Nov 12, 2013

Habits, Beliefs, Thoughts, and Other Things That Hold You Back

I have the privilege of observing people in my practice, at their work, and in life, in general.  I naturally listen to people’s words and watch their actions because that’s what I’m trained to do.  I daily listen to stories about how people’s childhood continues to affect their lives today.  I also have the unique opportunity to observe my 5-year-old son (Yes, I have a son that’s only 5) from the perspective of how he learns, behaves, and adapts to the world around him.  I would like for you to fully consider the following stories about him and then think about how these relate to your beliefs, habits, thoughts and other things that hold you back in life.

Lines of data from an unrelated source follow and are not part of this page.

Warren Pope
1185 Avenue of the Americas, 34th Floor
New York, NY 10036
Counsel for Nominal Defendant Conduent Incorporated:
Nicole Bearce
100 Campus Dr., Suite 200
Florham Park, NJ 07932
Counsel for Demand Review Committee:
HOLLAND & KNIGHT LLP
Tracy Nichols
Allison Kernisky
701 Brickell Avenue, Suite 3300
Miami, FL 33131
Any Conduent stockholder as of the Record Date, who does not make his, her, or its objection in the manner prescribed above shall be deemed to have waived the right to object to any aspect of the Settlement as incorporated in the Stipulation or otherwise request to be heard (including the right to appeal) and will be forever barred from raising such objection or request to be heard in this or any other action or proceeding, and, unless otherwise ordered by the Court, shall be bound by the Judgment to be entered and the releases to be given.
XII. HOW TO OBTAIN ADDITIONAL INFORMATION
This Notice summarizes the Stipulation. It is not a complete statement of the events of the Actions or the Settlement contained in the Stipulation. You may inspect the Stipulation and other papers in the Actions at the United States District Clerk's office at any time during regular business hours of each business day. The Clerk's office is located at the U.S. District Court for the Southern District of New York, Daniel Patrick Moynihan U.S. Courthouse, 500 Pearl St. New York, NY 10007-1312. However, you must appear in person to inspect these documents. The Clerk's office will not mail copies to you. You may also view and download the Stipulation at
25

When my son goes to daycare, he has the choice to take something from home for lunch or to eat what they provide.  He elects to take the same thing from home every day.  When he watches movies, he has a select few that he watches, in spite of having probably close to 100 movies to choose from.  He would watch the same movie 3 times per day, if he was allowed to.  Of course, I was curious about how he decides to eat and watch the same things over and over, so here’s a glimpse into his reasoning.  In the limited types of food that he was willing to take to school, there used to be yogurt (the kind in the squeeze tube) and mandarin oranges.  In the words I’ve used, you can already tell he no longer takes either.  Here’s how he decided not to take them; one time while eating the yogurt he got some on his clothes and had to clean it off.  The mandarin oranges come in a cup, along with juice, and he spilled the juice on himself and had to change his clothes.  What this told me is that he has generalized the idea that yogurt and mandarin oranges mean making a mess, even though both of these were only one-time events.  The behavior of consistently eating the same things and watching the same movies tells me that he has already experienced pain with change.  And, I know a significant event in his short life that contributed to that belief.

So, if a 5-year-old is already expressing limiting beliefs, thoughts, and habits, what does this mean for those of us that have decades more of life experiences?  Are we ever in big trouble!  Now, the big difference between a 5-year-old and those that are at least 8-years-old is that there is a part of the brain that hasn’t developed yet to understand that people have thoughts that are different than theirs.  Right now, my son believes his way of thinking is the only way of thinking that exists.

What can you do to make changes in your life so that you realize your full potential?  That’s a great question that, to fully answer, would take more than the length of a blog post should be.  First and foremost, though, is to challenge your current belief system.  Ask yourself:

  •  How did I get the beliefs that I hold?
  • Do my beliefs reflect reality?  In other words, are they true?
  • If they were true when you first got the beliefs, are they true in the current context of my life?
  • Have I generalized any beliefs that were applicable in one area of life to many, maybe all, areas of life?

This is a good starting point.  I will add at this point that if you find a long-held belief to be no longer true, be sure to intentionally replace it with a belief that reflects your current context.  Otherwise, your mind will be looking for meaning and may settle for whatever happens to fill the void and be no better off.  What else can you do?